To opt out of warning-class escalation:
export default defineConfig({
  failOnWarnings: false,
  plugins: [/* ... */],
});
With failOnWarnings: false, warning-class diagnostics fall through to console.warn (single-line [pi-steering] [warning] <message> shape on stderr) and the bridge keeps running with the merged config. Error-class diagnostics still throw. Note: pi’s interactive TUI clobbers console.warn output on /reload. For visibility while iterating, prefer fixing the warnings or running pi-steering list to inspect the resolved config.

Block-reason tag trust

The [steering:<name>@<source>] tag prepended to every block reason is validated at load time. Rule, plugin, and observer names must match [A-Za-z0-9][A-Za-z0-9_-]* — they must start with a letter or digit, followed by any combination of letters, digits, underscores, and dashes.

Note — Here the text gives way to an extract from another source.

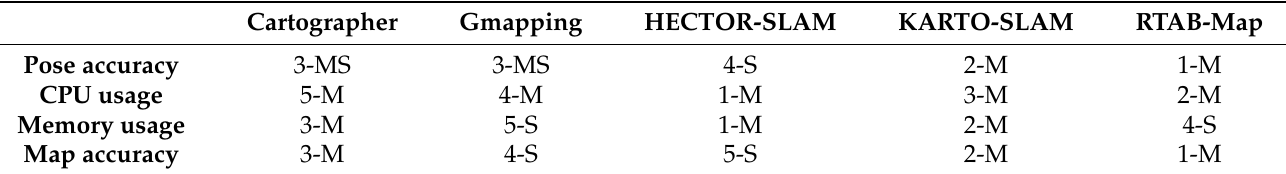
Table 15. Final results for all the metrics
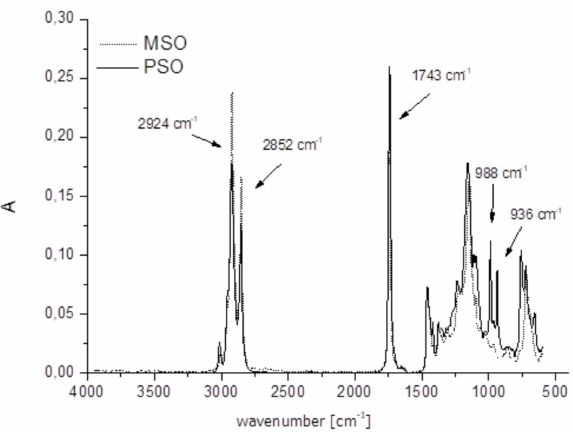
Figure 3. MIR spectra (4000–600 cm − 1 ) of PSO and MSO. (A,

A name like phony] ALL CLEAR [real would forge the tag structure — this is rejected at load time with an error-class diagnostic. Beyond the tag shape, the contents are plugin-authored. A plugin shipping a rule with reason: "[steering:other-rule@other-plugin] …" can make its block look like it came from another plugin. The guardrail here is plugin trust (see above), not the tag machinery.

Cross-project resume

When you run pi --resume with a session originally created in another project, pi-steering loads rules from your launch cwd, not the session’s cwd. If the two differ, the bridge emits a single line on stderr:
[pi-steering] session cwd /path/to/other-project differs from launch cwd /path/to/current-project
Evaluation continues using launch-cwd rules. This means rules authored for the other project’s directory structure may not fire as expected for that session’s commands. To use the resumed session’s project rules: exit pi and re-launch from that project’s directory.
Pi’s footer (the bottom bar in interactive TUI mode) shows the session cwd. Watch it when resuming sessions across projects — a mismatch there means your steering rules may be from the wrong config tree.